== Passage ==
○ ○ ○ ○ ○ ○ ○
After this, depending on how your infrastructure is structured, deploy the YAML application. For simplicity, let’s just show how it’s done with pure kubectl:

1

kubectl apply -f searxng.yaml

Once done, Open WebUI will be deployed.

Open WebUI Usage

Now that everything is set up and deployed, we can proceed with the usage. Since most of the things are already configured via the configuration before, there isn’t a lot of things left. You can enable ingress or gateway API access to the instance, or simply port forward it to test it out, it’s up to you. This guide won’t go into detail on how you’ll be accessing the instance outside the cluster.

Once you’ve opened the instance in your browser, depending on how you configured the login process, either user/password or SSO login, you need to register. The first user to log in always gets the Admin access!

The UI is very simple, and yet much more configurable than the other options I’ve found. If the OpenRouter connection is successful, in the upper left corner you can choose a model, and there will be a lot of them, so simply choose one and start interacting with any LLM you want!

In the Workspace tab below New Chat, you can see the list of models and rename them, set logos for them, add functions and tools, and much more.

In the user settings, you can set defaults for anything you want, including setting up a system prompt for every model, although you can set a system prompt per model in the Workspace/Models tab. For example, this is the system prompt that I’ve set and found great results with any model:

1

Provide responses that are concise, smart, clear, and always friendly and helpful, with a professional tone. Focus on essential information only, without filler, apologies, emojis, or humor. Use markdown format for code, keeping it highly technical and including short explanations. For non-code answers, choose the most suitable format (markdown or plain text). Avoid cliches and unnecessary elaboration. When giving advice, insights, or examples, prioritize clarity and brevity. Always ask targeted questions to clarify or expand on details if it will improve the response.

All in all, explore the UI, the user settings, the admin dashboard, and I am sure you’ll get used to it very quickly and have a great experience like I do.

Conclusion

This whole setup helped me explore many different models in a cost effective and simple way. I am hosting all of this on my Raspberry Pi Kubernetes cluster without any issues, so I hope you won’t have issues as well in any kind of environment. The open source nature of the tools in this guide lets you see what’s happening in the code at all times, which is a big plus for me personally. Have fun using Open WebUI, and make sure to check the next guide in this series for configuring and using Aider as your personal AI Assistant, all with the same OpenRouter API Key!
○ ○ ○ ○ ○ ○ ○
[Stored entries]
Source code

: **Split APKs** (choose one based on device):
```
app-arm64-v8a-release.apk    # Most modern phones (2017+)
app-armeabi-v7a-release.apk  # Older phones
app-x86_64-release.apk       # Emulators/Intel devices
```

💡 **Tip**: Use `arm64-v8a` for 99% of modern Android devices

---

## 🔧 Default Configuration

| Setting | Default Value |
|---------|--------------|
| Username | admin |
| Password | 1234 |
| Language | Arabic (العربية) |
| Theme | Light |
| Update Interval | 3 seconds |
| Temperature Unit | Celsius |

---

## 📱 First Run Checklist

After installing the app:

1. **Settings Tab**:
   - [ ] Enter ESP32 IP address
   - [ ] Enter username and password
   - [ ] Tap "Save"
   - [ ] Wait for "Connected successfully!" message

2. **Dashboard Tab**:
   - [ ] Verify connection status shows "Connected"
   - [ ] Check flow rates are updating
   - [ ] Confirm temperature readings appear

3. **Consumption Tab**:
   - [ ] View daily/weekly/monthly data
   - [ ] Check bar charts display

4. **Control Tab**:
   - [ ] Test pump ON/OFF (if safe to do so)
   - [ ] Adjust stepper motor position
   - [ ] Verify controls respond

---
○ ○ ○ ○ ○ ○ ○
== What you should do ==
Copy word for word the part of the Open WebUI guide from "Now that everything" to "LLM you want!".

== Answer box ==
Now that everything is set up and deployed, we can proceed with the usage. Since most of the things are already configured via the configuration before, there isn’t a lot of things left. You can enable ingress or gateway API access to the instance, or simply port forward it to test it out, it’s up to you. This guide won’t go into detail on how you’ll be accessing the instance outside the cluster.

Once you’ve opened the instance in your browser, depending on how you configured the login process, either user/password or SSO login, you need to register. The first user to log in always gets the Admin access!

The UI is very simple, and yet much more configurable than the other options I’ve found. If the OpenRouter connection is successful, in the upper left corner you can choose a model, and there will be a lot of them, so simply choose one and start interacting with any LLM you want!